Mme A au-delà du 7 septembre 2024 ne peut que révéler l'existence, à cette date, d'une décision implicite de rejet opposée par la préfète du Val-de-Marne à la demande de titre de séjour présentée par la requérante.

5. Eu égard à l'intervention de cette décision implicite de rejet, la demande formée par Mme A sur le fondement de l'article L. 521-3 du code de justice administrative ne revêt plus aucun caractère d'utilité et est, au surplus, de nature à faire obstacle à l'exécution de cette décision administrative.

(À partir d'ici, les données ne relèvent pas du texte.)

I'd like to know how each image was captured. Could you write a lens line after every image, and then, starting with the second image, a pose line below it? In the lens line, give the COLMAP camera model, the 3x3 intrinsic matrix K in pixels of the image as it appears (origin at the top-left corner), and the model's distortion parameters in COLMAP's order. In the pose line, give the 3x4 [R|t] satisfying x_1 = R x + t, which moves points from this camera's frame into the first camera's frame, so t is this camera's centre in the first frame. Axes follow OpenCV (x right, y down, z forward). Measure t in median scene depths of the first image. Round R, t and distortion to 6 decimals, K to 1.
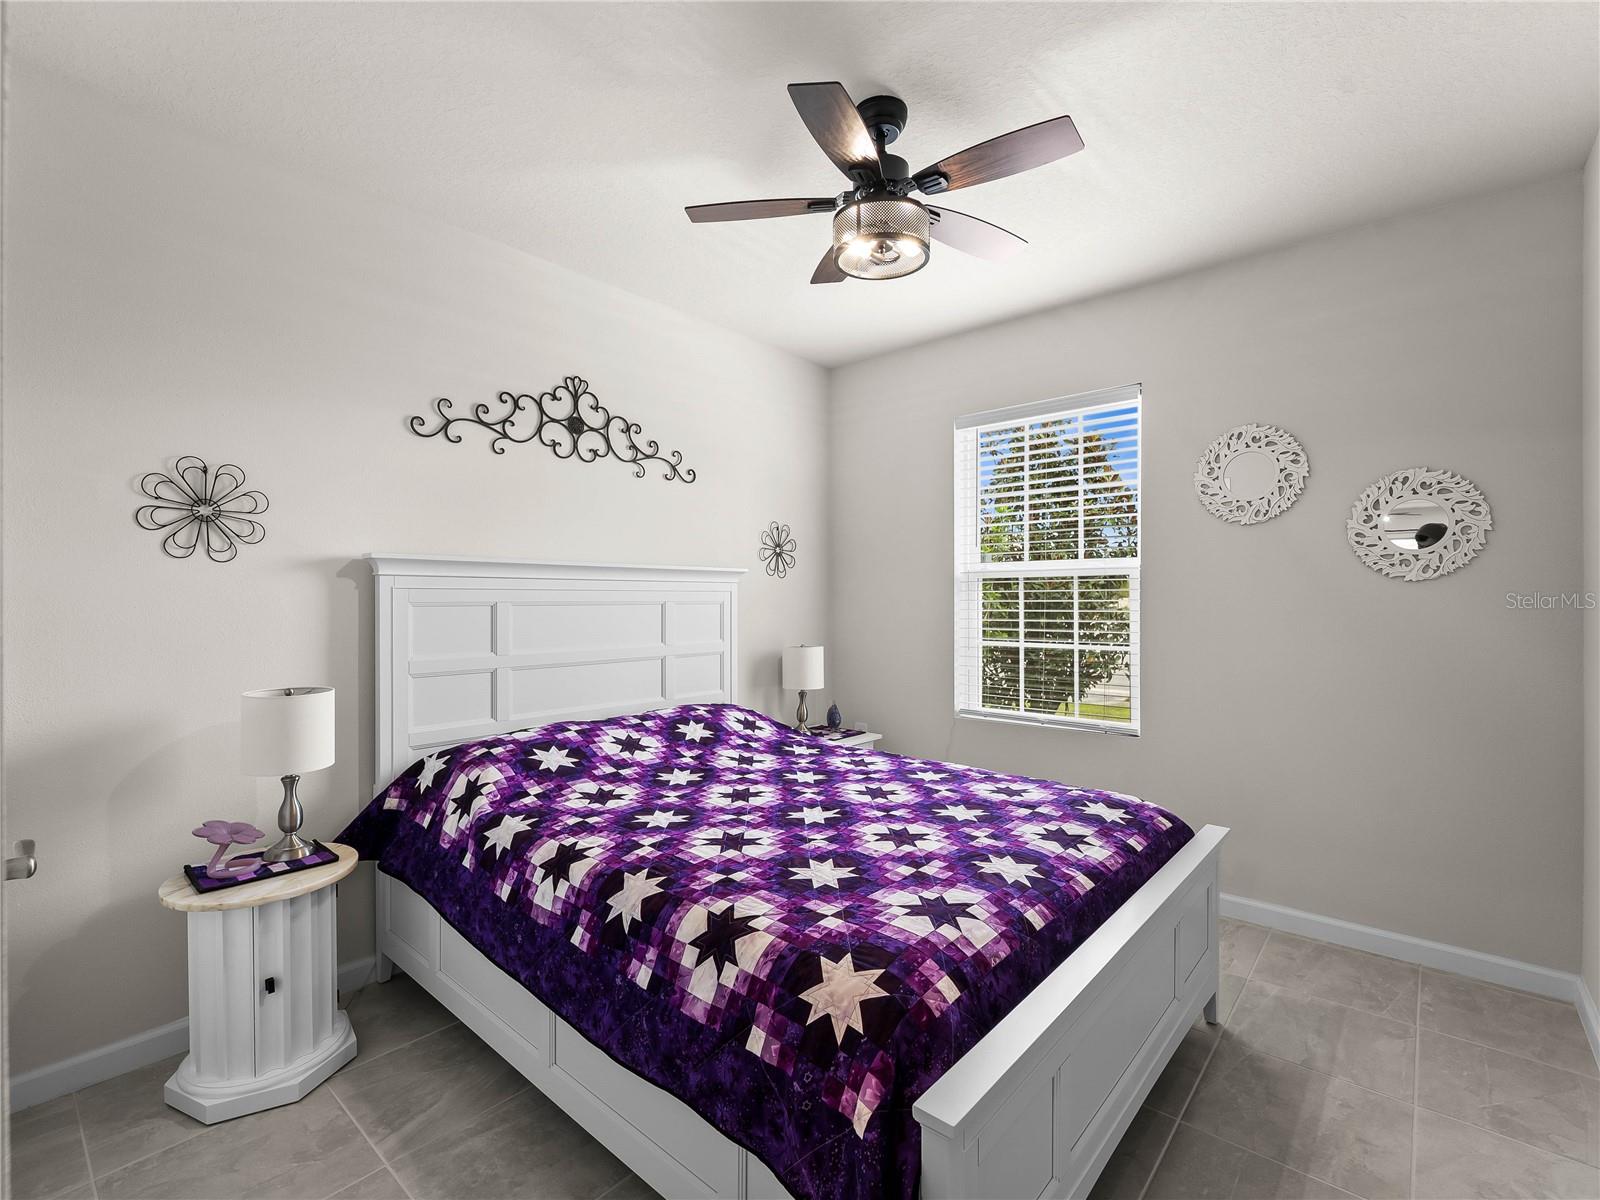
lens RADIAL K [[731.0, 0, 805.1], [0, 731.0, 603.5], [0, 0, 1]] dist [-0.002986, -0.000130]
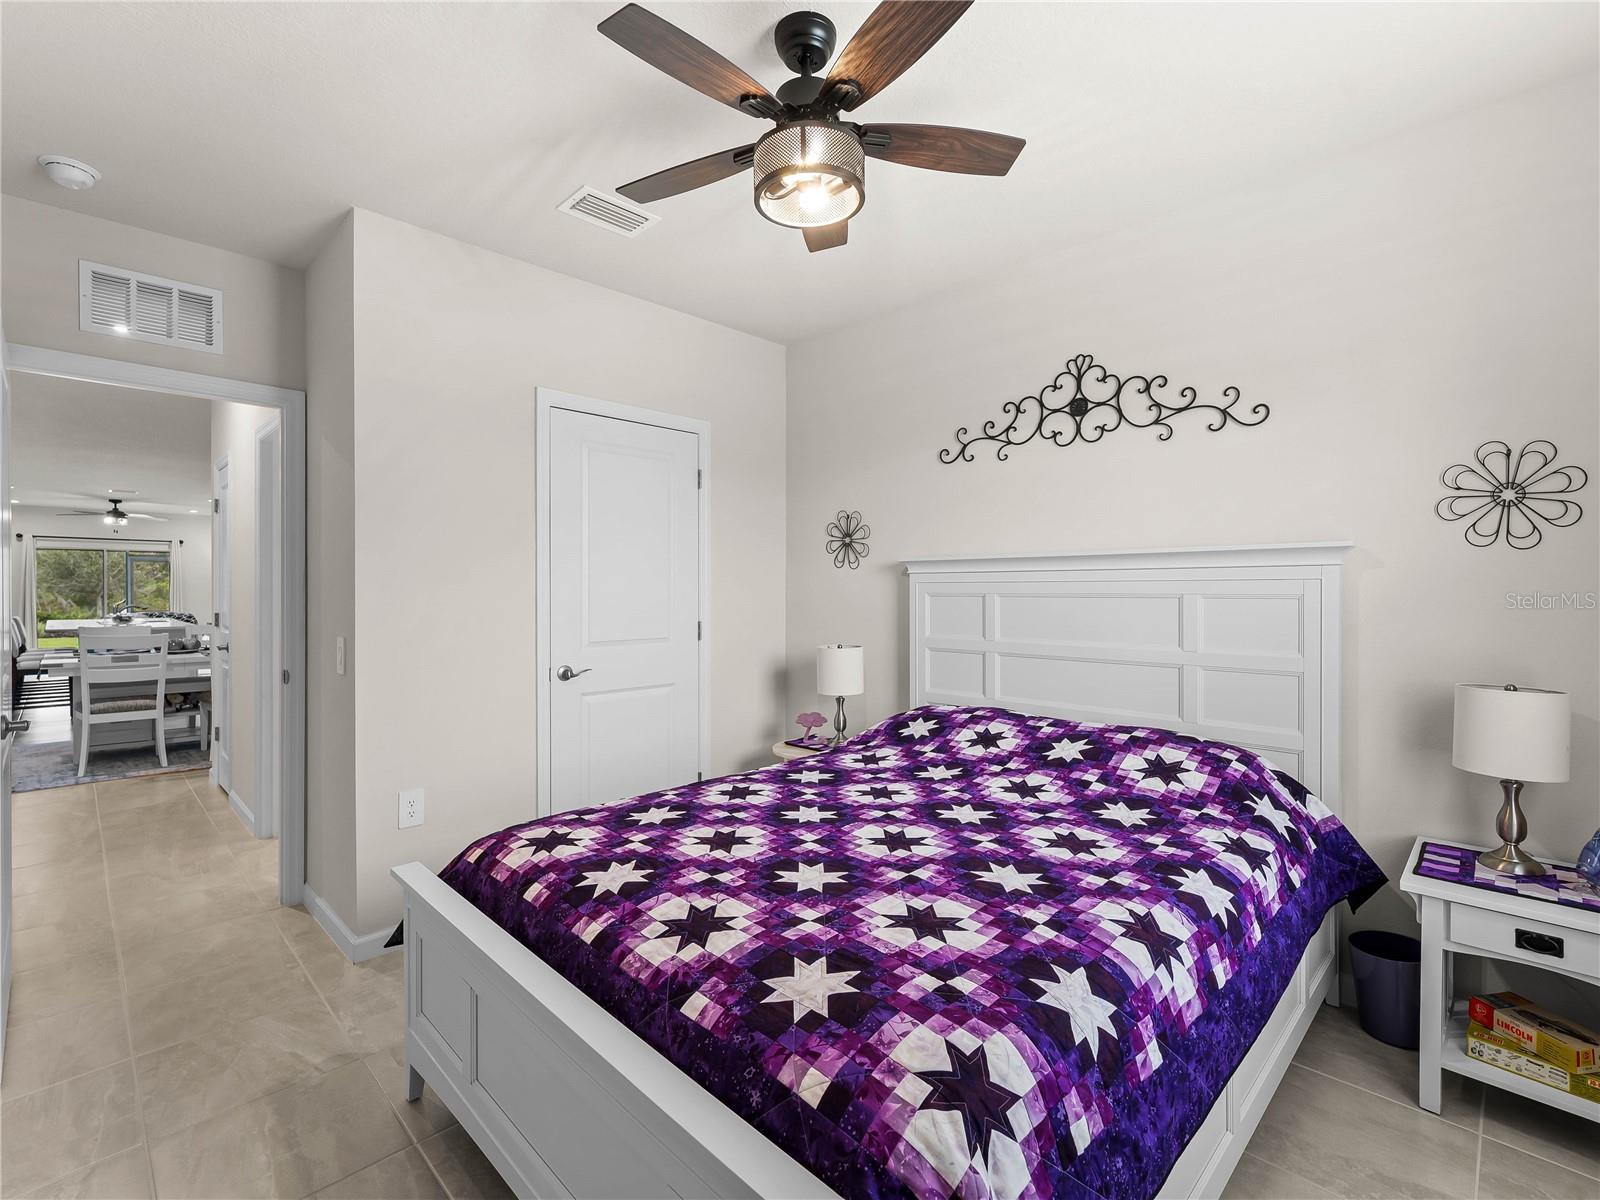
lens RADIAL K [[731.0, 0, 805.5], [0, 731.0, 594.0], [0, 0, 1]] dist [-0.002986, -0.000130]
pose [[-0.070113, 0.006068, -0.997521, 0.677865], [-0.006169, 0.999960, 0.006517, -0.006034], [0.997520, 0.006611, -0.070072, 0.738608]]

6. Dans ces conditions, la requête de Mme A ne pourra qu'être rejetée, l'intéressée pouvant, si elle s'y croit fondée, contester la légalité de cette décision implicite par un recours en excès de pouvoir devant le présent tribunal, assorti le cas échéant d'une demande en référé-suspension.

O R D O N N E :

Article 1er : La requête de Mme A est rejetée.

Article 2 : La présente ordonnance sera notifiée à Mme B A.

Fait à Melun, le 21 octobre 2024.

Le juge des référés

Signé : O. C

La République mande et ordonne au ministre de l'intérieur, en ce qui le concerne ou à tous commissaires de justice à ce requis en ce qui concerne les voies de droit commun, contre les parties privées, de pourvoir à l'exécution de la présente décision.